The Company's liquidity position continues to be poor.  Working
capital continues to be negative.  At March 31, 1998, the
Company had a negative working capital of $51,575, as compared
to $40,865 at December 31, 1997.   The decrease is related to
the increase in accounts payable for the current period.
Management anticipates revenues to increase and also intends to
seek additional funding from private or public equity
investments to meet the increased working capital needs in the
next 12 months.



PART II



Item 1.  Legal Proceedings.



The Company is not currently engaged in any legal proceeding,
nor, to the Company's knowledge, is any suit or other legal
action pending or threatened.



Item 2.  Changes in Securities.



During the three months ended March 31, 1998, the Company issued
shares of its common stock as follows:



1.  20,000 shares for cash at $1.00 per share, or $20,000.



Item 3.  Defaults Upon Senior Securities.



None



Item 4.  Submission of Matters to Vote of Security Holders.



None



Item 5.  Other Information.



No events to report.



Item 6.  Exhibits and Reports on Form 8-K.

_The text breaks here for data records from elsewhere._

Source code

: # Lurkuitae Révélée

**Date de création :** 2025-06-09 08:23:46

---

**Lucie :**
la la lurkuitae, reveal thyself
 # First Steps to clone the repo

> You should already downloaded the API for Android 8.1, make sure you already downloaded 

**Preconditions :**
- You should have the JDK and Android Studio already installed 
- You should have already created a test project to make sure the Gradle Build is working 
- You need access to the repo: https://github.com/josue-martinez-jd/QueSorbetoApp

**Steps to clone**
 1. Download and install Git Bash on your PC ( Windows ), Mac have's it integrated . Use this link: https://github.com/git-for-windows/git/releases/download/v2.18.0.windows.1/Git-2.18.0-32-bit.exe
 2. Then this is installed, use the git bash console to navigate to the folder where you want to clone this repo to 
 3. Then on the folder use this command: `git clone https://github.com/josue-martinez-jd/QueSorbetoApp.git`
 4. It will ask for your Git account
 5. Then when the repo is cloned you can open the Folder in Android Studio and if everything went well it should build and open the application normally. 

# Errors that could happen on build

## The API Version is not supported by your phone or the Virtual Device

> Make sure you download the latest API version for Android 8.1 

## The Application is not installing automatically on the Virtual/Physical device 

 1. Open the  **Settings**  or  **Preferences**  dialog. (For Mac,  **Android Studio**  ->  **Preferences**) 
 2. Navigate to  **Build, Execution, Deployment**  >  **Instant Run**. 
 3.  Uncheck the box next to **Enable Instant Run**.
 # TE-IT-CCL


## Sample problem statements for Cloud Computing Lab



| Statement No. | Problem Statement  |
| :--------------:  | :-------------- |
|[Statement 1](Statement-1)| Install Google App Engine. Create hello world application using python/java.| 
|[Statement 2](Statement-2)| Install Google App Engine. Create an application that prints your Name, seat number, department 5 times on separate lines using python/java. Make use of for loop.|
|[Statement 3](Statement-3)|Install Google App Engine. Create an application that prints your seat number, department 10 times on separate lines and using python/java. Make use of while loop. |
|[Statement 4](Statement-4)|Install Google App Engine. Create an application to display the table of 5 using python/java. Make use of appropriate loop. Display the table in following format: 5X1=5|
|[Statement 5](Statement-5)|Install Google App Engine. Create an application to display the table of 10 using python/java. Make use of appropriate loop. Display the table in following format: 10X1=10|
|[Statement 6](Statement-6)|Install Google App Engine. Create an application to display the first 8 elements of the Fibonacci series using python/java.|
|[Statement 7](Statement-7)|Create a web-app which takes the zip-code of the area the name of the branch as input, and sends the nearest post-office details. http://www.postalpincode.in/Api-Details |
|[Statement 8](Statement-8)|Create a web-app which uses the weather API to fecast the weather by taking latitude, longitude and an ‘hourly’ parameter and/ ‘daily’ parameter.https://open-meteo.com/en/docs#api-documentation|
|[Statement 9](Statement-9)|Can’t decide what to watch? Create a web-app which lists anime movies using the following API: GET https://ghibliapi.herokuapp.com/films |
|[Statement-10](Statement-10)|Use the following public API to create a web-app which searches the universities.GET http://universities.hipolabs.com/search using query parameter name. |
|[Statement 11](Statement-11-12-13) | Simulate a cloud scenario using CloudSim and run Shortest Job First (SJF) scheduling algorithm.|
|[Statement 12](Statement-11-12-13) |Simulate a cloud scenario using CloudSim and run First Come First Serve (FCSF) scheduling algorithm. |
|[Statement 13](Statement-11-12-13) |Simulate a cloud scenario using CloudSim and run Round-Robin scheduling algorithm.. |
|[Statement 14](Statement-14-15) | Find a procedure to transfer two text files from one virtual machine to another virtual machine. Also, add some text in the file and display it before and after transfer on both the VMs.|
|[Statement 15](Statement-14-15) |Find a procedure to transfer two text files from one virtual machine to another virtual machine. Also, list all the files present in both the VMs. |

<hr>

There are no exhibits to be included in this quarterly report on
Form 10-QSB.



Reports on Form 8-K:  During the three months ended March 31,
1998, the Company filed, on or about March 17, 1998, a Current
Report on Form 8-K relating to its change in Registrant's
Certifying Accountant.                        



SIGNATURES



In accordance with Section 13 or 15(d) of the Exchange Act, the
Registrant caused this report to be signed on its behalf by the
undersigned, thereunto duly authorized.



DEFINITION, LTD.





By:	                                         	

Charles Kiefner

President and 

Chief Executive Officer



Dated ___________________



In accordance with the Exchange Act, this report has been signed
below by the following persons on behalf of the Registrant and
in the capacities and on the dates indicated.